ごくごく常識的なことばかりですが、栄養学の基本をおさらいしておきましょう。
体重の管理
運動選手に体重の管理は欠かせません。優れたスポーツ選手であるなら、100グラム単位での体重の増減に注意すべきでしょう。体重の増減に影響するものとして、体内の水分量、体脂肪の量、筋肉や骨の重さなどがあります。
このうち、体内の水分量が最も短時間で大きく変化します。この点については「水分管理」の項で改めて取り上げます。

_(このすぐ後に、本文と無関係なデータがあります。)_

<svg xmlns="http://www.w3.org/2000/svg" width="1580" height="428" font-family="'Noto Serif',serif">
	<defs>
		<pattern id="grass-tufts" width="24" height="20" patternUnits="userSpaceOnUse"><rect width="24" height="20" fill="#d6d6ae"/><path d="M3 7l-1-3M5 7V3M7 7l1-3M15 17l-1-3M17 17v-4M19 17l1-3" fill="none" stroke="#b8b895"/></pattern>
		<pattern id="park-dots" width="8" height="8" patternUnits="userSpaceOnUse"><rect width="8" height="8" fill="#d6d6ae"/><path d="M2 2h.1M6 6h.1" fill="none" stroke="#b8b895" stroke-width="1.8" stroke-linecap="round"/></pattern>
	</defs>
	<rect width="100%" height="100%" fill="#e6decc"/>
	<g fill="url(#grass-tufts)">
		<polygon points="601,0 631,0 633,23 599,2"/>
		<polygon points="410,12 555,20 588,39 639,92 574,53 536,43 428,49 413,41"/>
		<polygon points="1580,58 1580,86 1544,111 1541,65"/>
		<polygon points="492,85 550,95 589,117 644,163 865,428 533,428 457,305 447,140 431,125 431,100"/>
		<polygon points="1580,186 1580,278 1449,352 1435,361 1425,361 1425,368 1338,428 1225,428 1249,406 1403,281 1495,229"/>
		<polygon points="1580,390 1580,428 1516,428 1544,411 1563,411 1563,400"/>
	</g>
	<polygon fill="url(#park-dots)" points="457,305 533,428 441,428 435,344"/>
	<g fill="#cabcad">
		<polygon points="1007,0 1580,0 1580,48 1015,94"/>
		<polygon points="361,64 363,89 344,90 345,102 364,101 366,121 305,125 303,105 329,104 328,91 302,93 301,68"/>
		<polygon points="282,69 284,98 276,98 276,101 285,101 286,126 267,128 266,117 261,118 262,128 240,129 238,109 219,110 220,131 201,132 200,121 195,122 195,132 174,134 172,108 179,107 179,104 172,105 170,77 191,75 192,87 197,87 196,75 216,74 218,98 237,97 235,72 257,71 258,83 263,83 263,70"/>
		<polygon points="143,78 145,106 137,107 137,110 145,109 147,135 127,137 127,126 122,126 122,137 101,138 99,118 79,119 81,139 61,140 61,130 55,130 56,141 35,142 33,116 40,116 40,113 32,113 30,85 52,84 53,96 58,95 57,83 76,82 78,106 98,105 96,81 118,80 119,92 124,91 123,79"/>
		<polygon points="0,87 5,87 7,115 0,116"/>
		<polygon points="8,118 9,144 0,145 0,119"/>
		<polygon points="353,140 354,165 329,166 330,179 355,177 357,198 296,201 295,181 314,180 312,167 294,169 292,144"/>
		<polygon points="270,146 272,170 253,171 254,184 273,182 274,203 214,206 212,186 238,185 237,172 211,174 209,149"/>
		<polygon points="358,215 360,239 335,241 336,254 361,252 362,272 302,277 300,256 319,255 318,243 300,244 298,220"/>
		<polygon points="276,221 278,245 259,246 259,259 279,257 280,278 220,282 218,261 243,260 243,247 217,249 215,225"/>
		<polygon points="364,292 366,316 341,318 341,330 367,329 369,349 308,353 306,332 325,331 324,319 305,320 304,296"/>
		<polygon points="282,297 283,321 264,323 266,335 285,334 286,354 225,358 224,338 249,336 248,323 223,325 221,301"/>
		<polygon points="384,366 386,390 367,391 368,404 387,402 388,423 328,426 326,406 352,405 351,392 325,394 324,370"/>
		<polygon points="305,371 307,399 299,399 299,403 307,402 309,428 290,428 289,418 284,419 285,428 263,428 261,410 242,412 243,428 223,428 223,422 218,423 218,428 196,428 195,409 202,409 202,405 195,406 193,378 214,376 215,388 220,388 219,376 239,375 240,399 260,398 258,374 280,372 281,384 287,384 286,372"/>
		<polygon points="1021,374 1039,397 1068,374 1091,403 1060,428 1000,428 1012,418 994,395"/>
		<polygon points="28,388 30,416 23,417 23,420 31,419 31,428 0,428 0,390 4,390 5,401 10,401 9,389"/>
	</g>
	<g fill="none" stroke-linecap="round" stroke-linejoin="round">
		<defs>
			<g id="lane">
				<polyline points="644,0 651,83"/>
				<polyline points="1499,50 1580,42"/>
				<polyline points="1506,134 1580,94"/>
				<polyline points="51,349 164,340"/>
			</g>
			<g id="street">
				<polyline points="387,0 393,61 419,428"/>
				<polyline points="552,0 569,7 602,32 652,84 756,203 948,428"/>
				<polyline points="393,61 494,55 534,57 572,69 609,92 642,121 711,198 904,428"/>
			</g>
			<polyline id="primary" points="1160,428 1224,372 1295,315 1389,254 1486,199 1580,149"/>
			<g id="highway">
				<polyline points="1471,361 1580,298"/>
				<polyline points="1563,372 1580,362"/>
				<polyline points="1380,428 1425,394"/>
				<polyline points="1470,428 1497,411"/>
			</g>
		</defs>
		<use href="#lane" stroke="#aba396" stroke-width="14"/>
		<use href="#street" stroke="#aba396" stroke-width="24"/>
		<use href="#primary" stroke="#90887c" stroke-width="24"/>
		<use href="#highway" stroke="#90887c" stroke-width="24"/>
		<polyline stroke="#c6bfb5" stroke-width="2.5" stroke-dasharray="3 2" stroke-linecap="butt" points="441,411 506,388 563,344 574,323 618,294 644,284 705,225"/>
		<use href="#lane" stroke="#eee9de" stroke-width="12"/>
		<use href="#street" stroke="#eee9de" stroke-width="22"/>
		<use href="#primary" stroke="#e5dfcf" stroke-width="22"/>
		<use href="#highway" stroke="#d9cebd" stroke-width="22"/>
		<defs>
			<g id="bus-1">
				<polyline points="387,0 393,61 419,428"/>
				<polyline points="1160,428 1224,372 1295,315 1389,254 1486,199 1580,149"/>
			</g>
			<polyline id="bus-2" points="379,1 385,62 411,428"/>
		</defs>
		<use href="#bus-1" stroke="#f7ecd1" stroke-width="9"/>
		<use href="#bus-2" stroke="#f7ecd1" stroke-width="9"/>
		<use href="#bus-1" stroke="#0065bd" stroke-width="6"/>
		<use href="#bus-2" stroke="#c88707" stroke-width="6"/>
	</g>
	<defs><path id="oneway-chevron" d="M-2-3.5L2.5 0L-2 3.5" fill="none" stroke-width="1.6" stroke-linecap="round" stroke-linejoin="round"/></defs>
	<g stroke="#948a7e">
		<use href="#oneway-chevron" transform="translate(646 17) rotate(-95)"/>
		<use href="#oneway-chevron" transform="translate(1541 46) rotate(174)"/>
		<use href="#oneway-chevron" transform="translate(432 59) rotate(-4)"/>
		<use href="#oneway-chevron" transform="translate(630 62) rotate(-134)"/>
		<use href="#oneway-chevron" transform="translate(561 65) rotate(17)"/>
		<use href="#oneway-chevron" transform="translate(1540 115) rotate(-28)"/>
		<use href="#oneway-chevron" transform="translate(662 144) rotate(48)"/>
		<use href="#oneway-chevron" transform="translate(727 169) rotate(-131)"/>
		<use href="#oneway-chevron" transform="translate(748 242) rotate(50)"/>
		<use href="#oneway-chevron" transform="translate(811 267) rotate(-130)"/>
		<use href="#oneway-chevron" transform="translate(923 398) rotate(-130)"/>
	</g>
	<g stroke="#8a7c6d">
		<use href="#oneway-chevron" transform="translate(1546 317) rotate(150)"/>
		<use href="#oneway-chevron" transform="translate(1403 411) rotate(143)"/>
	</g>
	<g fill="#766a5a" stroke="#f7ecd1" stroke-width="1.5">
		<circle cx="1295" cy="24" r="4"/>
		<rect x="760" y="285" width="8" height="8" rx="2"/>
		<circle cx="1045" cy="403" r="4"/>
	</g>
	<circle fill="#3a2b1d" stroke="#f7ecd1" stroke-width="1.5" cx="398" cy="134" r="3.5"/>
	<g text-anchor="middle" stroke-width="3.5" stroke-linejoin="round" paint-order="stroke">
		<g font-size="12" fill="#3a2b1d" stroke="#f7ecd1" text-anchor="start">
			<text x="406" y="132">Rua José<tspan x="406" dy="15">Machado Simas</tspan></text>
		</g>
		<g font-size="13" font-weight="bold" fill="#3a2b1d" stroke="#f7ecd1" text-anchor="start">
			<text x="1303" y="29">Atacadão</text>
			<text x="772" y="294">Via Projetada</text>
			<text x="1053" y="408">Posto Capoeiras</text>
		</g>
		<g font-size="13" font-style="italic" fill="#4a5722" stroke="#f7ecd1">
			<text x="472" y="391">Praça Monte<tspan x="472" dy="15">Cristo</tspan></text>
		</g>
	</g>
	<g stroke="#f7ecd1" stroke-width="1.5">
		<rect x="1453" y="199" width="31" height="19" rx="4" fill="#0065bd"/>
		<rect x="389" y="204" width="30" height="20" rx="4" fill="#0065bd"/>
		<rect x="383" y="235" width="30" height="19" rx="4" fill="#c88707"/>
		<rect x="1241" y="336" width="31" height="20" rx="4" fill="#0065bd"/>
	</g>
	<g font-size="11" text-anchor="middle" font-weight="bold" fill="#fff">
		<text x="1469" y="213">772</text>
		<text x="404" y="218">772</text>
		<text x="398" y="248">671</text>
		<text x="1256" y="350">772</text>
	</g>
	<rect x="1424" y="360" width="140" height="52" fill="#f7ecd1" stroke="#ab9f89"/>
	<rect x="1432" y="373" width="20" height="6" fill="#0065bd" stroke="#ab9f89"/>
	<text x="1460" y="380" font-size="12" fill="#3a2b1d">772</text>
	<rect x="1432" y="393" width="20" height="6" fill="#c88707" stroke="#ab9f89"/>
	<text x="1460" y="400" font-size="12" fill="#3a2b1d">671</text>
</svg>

体脂肪の量の変化も体重の増減に大きく関わります。1〜2週間くらいの時間で変化していきます。筋肉や骨が強化されることによる体重の変化は、一般に体脂肪の減少と相殺されることが多く、あまりはっきりしません。
カロリーと体重
食品は、人間が生きて活動するためのエネルギー源です。安静にしていても、呼吸や循環を保つため、ある程度のエネルギーを必要とします(基礎代謝)。また、運動をすれば、その運動量の分だけエネルギーが消費されます。
食品から摂取したカロリーの総量と、その人が消費したエネルギーの総量(基礎代謝+運動エネルギー)を比べたとき、消費したエネルギーが大きければ体重は減り、摂取したエネルギーが大きければ体重が増えます。このことは、食品の種類や内容とはあまり関係ありません。
摂取したカロリー > 消費したカロリー → 体重増加
摂取したカロリー < 消費したカロリー → 体重減少
カロリー計算
上述のように、体重の増減は摂取するカロリーと消費するカロリーのバランスで決まります。消費するカロリーは、トレーニングのメニューなどから自然と決まってくるものですから、それに合わせて摂取するカロリーをコントロールする必要があります。
何をどれだけ食べればいいのか、きちんと理解していなければ、一流のスポーツ選手にはなれません。食品とそのカロリーに関する知識はとても重要です。きちんとカロリー計算の出来る選手は、きちんと自分の体をコントロールすることができるでしょう。カロリー計算の方法や、各食品のエネルギー量などは、栄養学やスポーツ栄養学の専門書も参考にして下さい。
もちろん、レーサーの栄養管理としては、カロリーの総量だけでなく、その中の食品のバランスなども重要です。それらについては、専門講座「レーサーの食事」で取り上げる予定にしています。